# AutoGrad

In [1]:
import torch

## Overview

In PyTorch, AutoGrad is the mechanism used to perform
the gradient computation in back propogation. To do this,
torch keeps track of gradients in the "compute graph". Torch
has a mechanism to identify which things to keep track of. 
To do this, we specify whether to track gradients of operations
on given tensors. 

The following code creates a tensor for which we track gradients.

In [2]:
x = torch.ones((2, 2), requires_grad=True)
print(f'[+] x:\n{x}')

[+] x:
tensor([[1., 1.],
        [1., 1.]], requires_grad=True)


## torch.Function

There are also Functions in torch. Functions and tensors are what make up the
computation graph. All Tensors, save those that are allocated by the user, 
have a function that generates them. Seemingly this is the same as an op in
Tensorflow. Though, it's worth noting that tensorflow actually store gradient
operations in the graph. For more info on that see uhh . . .
[Ian Goodfellow's Book](https://www.amazon.com/Deep-Learning-NONE-Ian-Goodfellow-ebook/dp/B01MRVFGX4/ref=sr_1_3?keywords=deep+learning&qid=1565836699&s=gateway&sr=8-3).
It's a tough text.

I digress. The function creating the tensor can be accessed through `.grad_fn`.

In [3]:
y = x + 2
print(f'[+] y:\n{y}')

[+] y:
tensor([[3., 3.],
        [3., 3.]], grad_fn=<AddBackward0>)

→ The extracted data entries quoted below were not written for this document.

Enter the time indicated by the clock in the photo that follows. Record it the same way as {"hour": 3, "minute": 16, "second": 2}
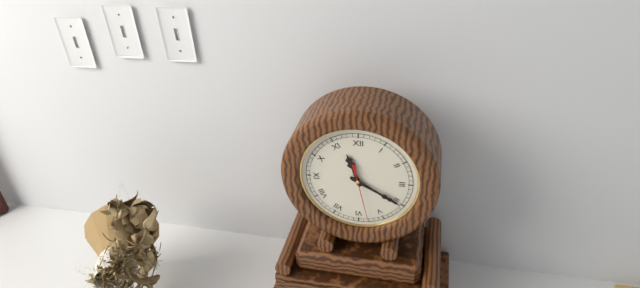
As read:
{"hour": 11, "minute": 20, "second": 28}
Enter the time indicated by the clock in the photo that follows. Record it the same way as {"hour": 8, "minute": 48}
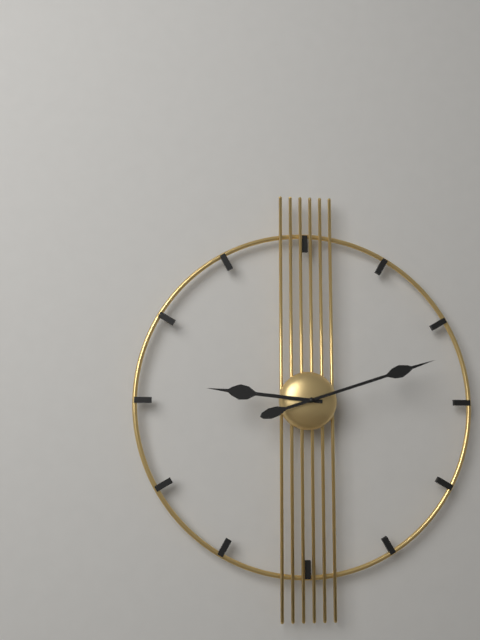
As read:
{"hour": 9, "minute": 12}
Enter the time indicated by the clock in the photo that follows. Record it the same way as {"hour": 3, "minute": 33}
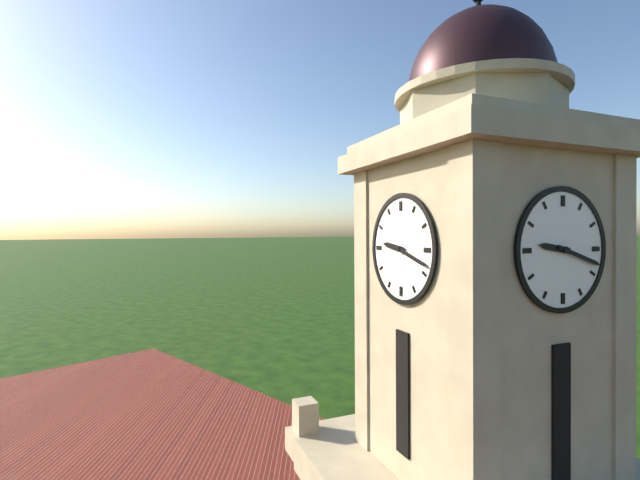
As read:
{"hour": 9, "minute": 18}
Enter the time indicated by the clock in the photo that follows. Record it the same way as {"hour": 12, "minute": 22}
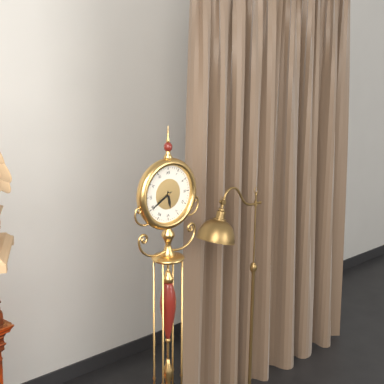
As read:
{"hour": 5, "minute": 40}
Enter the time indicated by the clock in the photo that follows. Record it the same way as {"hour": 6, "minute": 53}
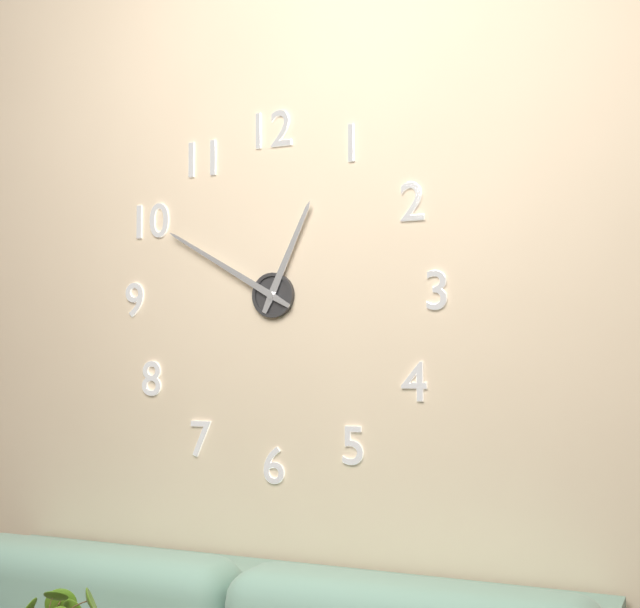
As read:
{"hour": 12, "minute": 50}
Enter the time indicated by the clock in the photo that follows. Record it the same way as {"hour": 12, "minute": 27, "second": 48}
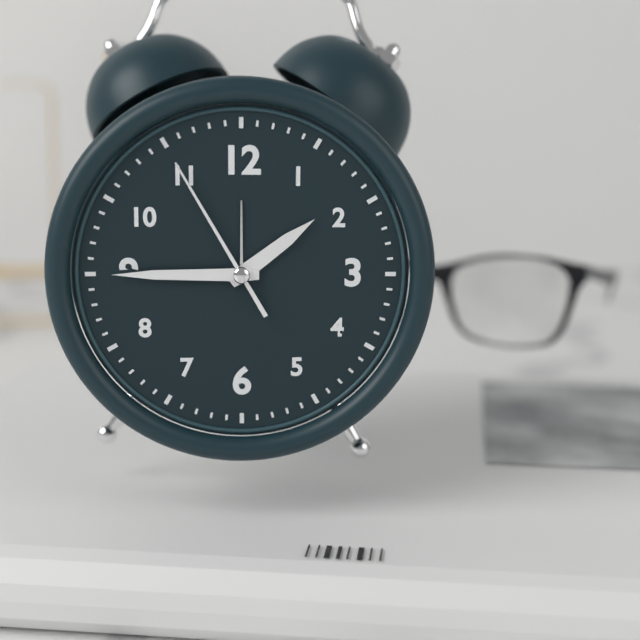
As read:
{"hour": 1, "minute": 45, "second": 55}
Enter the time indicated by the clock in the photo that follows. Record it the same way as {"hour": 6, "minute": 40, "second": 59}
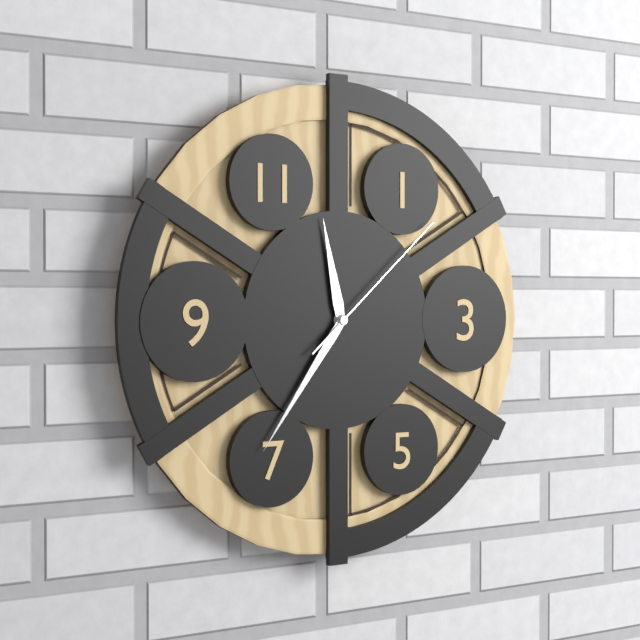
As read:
{"hour": 11, "minute": 36, "second": 8}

By default, allocated tensors don't require gradients. However, if
a there is a single input to an operation that requires a gradient, 
the output will also require gradients. But, if all inputs don't
require it, the output will not. Backward computation is not performed
on subgraphs that do not require gradients. 

In [4]:
x = torch.ones((2, 2))

print(f'[+] x.requires_grad: {x.requires_grad}')

[+] x.requires_grad: False


In [5]:
# X & Y do not require gradients, but Z does. 
x = torch.randn((5, 5))
y = torch.randn((5, 5))
z = torch.randn((5, 5), requires_grad=True)

# a will not require gradients because the inputs do not
a = x + y
print(f'[+] a.requires_grad: {a.requires_grad}')

# b will require gradients becaus z does.
b = a + z
print(f'[+] b.requires_grad: {b.requires_grad}')

[+] a.requires_grad: False
[+] b.requires_grad: True


## Gradient Computation Algorithm

This will be high level. For more details see this 
[link](https://pytorch.org/docs/stable/notes/autograd.html?highlight=grad_fn).

AutoGrad is a reverse automatic differentiation system. We have a graph of 
Function objects which can be applied to perform the forward pass. That is, 
we have the root of the graph as inputs, and leave as outputs. As we perform
the forward pass, we build up a graph of the function computing the gradients.
Once the forward pass is completed, we can use this gradient graph (and the
chain rule) to compute the backward pass. 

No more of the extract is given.